Re: [PATCH] sched/fair: util_est: fast ramp-up EWMA on utilization increases

From: Vincent Guittot
Date: Fri Jun 28 2019 - 09:52:04 EST


On Fri, 28 Jun 2019 at 14:38, Peter Zijlstra <peterz@xxxxxxxxxxxxx> wrote:
>
> On Fri, Jun 28, 2019 at 11:08:14AM +0100, Patrick Bellasi wrote:
> > On 26-Jun 13:40, Vincent Guittot wrote:
> > > Hi Patrick,
> > >
> > > On Thu, 20 Jun 2019 at 17:06, Patrick Bellasi <patrick.bellasi@xxxxxxx> wrote:
> > > >
> > > > The estimated utilization for a task is currently defined based on:
> > > > - enqueued: the utilization value at the end of the last activation
> > > > - ewma: an exponential moving average which samples are the enqueued values
> > > >
> > > > According to this definition, when a task suddenly change it's bandwidth
> > > > requirements from small to big, the EWMA will need to collect multiple
> > > > samples before converging up to track the new big utilization.
> > > >
> > > > Moreover, after the PELT scale invariance update [1], in the above scenario we
> > > > can see that the utilization of the task has a significant drop from the first
> > > > big activation to the following one. That's implied by the new "time-scaling"
> > >
> > > Could you give us more details about this? I'm not sure to understand
> > > what changes between the 1st big activation and the following one ?
> >
> > We are after a solution for the problem Douglas Raillard discussed at
> > OSPM, specifically the "Task util drop after 1st idle" highlighted in
> > slide 6 of his presentation:
> >
> > http://retis.sssup.it/ospm-summit/Downloads/02_05-Douglas_Raillard-How_can_we_make_schedutil_even_more_effective.pdf
> >
>
> So I see the problem, and I don't hate the patch, but I'm still
> struggling to understand how exactly it related to the time-scaling
> stuff. Afaict the fundamental problem here is layering two averages.

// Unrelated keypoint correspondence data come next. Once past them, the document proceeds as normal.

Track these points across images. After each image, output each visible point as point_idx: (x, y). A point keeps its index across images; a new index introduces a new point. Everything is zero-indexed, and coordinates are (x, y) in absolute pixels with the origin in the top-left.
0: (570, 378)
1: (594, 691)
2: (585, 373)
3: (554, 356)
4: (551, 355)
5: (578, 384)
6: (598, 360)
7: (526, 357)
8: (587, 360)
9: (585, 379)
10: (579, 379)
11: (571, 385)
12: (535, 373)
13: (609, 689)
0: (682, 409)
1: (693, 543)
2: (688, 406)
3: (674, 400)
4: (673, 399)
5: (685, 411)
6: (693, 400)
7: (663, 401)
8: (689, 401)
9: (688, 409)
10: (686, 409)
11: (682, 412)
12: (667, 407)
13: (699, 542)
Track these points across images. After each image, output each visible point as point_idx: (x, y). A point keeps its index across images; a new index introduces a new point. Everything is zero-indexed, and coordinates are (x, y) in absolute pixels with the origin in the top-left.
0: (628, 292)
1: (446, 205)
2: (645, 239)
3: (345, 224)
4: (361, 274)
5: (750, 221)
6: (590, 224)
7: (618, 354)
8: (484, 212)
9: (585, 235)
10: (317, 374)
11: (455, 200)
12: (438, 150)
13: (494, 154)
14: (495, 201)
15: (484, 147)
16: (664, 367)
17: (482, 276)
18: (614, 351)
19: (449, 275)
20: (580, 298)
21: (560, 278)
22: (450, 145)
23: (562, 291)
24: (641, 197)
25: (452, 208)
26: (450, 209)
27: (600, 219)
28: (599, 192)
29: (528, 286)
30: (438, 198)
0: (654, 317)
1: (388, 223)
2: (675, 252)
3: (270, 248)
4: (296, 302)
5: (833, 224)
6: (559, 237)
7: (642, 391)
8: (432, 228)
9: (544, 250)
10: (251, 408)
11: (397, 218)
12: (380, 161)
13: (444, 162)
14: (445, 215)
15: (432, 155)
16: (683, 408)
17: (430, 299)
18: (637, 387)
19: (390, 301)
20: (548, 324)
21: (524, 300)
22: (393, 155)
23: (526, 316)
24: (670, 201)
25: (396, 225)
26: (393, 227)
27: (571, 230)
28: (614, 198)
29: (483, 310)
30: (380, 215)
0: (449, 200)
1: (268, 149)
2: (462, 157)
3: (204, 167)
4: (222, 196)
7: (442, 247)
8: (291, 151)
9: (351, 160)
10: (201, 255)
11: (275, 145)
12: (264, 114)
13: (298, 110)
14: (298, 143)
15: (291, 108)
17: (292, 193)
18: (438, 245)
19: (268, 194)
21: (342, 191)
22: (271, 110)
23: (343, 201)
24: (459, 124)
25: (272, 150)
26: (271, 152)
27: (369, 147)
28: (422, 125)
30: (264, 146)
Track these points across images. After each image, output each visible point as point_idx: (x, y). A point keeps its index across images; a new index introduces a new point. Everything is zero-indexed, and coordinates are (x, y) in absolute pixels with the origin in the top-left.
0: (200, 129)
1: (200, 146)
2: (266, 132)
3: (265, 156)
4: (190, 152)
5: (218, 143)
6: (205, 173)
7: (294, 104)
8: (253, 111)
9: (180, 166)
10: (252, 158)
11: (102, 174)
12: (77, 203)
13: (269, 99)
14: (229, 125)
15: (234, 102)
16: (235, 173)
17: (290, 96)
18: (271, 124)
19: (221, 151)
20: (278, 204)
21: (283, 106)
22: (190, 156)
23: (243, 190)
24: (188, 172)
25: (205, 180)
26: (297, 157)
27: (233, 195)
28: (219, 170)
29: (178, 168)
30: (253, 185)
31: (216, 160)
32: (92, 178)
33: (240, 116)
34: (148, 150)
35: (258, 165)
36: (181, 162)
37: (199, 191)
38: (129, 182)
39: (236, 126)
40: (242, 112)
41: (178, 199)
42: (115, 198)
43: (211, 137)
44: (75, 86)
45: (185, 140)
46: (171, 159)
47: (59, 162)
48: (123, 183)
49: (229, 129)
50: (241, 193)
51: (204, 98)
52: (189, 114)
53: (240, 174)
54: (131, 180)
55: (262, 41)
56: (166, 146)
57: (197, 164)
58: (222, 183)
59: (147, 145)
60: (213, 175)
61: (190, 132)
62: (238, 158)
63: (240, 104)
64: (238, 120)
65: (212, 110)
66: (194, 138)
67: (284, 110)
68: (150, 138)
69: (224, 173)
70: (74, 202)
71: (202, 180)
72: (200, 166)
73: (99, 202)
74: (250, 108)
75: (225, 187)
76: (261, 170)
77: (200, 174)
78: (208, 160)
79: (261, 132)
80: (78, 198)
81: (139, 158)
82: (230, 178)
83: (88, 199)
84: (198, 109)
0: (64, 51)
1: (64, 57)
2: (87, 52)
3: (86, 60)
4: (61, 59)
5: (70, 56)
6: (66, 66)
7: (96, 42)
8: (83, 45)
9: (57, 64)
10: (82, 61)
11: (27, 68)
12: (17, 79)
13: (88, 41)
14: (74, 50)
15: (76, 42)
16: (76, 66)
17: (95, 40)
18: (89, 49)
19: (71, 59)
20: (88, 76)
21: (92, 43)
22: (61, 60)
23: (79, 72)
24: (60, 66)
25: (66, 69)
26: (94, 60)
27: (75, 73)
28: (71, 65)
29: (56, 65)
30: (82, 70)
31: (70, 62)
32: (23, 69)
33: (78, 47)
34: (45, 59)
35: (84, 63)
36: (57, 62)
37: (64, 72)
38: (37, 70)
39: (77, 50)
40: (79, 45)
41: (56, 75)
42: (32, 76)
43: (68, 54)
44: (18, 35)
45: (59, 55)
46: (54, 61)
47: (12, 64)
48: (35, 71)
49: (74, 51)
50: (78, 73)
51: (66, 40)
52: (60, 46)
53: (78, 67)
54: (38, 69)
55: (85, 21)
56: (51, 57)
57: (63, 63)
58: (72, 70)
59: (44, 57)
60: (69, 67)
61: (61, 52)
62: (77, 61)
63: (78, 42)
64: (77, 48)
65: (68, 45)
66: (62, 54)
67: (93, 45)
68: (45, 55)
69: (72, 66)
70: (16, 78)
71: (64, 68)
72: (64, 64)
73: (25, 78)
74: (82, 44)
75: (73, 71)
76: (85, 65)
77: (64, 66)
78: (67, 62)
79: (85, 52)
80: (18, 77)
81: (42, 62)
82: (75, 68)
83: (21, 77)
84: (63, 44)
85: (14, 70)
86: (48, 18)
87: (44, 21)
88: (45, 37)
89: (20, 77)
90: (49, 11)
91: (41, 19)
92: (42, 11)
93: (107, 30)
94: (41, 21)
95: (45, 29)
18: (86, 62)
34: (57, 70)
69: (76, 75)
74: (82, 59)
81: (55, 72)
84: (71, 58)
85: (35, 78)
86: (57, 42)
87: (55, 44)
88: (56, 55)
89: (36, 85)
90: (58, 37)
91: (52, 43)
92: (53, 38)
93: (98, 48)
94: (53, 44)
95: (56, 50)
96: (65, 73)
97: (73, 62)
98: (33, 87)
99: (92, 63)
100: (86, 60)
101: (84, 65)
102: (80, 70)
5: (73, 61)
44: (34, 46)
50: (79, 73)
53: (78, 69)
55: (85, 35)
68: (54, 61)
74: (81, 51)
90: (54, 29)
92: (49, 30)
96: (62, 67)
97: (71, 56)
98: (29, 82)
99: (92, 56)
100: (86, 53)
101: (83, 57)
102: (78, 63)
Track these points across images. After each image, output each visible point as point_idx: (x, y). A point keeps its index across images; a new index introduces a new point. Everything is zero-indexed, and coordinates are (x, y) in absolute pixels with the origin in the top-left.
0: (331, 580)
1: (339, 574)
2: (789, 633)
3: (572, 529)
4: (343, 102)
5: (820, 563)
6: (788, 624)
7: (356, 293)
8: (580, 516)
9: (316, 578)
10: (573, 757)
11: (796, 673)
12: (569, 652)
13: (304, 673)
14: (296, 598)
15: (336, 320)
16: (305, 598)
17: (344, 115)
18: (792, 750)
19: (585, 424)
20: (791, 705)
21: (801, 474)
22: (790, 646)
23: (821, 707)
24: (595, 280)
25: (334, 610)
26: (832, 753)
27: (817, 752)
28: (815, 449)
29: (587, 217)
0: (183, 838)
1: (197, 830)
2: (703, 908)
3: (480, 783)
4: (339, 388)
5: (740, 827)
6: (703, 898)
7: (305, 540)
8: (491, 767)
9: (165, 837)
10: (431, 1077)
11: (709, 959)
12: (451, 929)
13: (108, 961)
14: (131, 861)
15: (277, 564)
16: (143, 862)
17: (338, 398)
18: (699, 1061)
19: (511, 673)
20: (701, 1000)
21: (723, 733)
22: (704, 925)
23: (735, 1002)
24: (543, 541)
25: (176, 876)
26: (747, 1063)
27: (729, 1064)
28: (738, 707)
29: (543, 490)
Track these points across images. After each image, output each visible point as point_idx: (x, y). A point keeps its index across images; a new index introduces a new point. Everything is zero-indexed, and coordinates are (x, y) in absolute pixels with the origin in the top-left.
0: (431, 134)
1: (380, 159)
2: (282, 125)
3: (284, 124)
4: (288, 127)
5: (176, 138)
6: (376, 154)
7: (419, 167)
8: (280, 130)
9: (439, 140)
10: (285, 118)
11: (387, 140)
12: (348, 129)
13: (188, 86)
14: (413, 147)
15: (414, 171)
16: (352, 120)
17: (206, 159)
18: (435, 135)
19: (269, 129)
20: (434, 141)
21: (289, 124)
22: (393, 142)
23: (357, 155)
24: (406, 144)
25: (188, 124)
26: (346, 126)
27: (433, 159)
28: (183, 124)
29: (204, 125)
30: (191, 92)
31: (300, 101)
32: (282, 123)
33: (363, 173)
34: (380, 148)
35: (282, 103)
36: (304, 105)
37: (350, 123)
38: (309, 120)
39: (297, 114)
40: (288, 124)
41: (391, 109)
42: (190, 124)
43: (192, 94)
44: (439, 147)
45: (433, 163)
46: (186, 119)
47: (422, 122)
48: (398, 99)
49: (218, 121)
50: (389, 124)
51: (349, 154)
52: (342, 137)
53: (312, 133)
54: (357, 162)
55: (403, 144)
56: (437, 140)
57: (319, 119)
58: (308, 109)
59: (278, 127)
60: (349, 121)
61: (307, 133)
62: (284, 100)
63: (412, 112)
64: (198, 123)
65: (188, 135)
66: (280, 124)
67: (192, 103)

The

AFAICT, it's not related to the time-scaling

In fact the big 1st activation happens because task runs at low OPP
and hasn't enough time to finish its running phase before the time to
begin the next one happens. This means that the task will run several
computations phase in one go which is no more a 75% task. From a pelt
PoV, the task is far larger than a 75% task and its utilization too
because it runs far longer (even after scaling time with frequency).
Once cpu reaches a high enough OPP that enable to have sleep phase
between each running phases, the task load tracking comes back to the
normal slope increase (the one that would have happen if task would
have jump from 5% to 75% but already running at max OPP)

> second (EWMA in our case) will always lag/delay the input of the first
> (PELT).
>
> The time-scaling thing might make matters worse, because that helps PELT
> ramp up faster, but that is not the primary issue.
>
> Or am I missing something?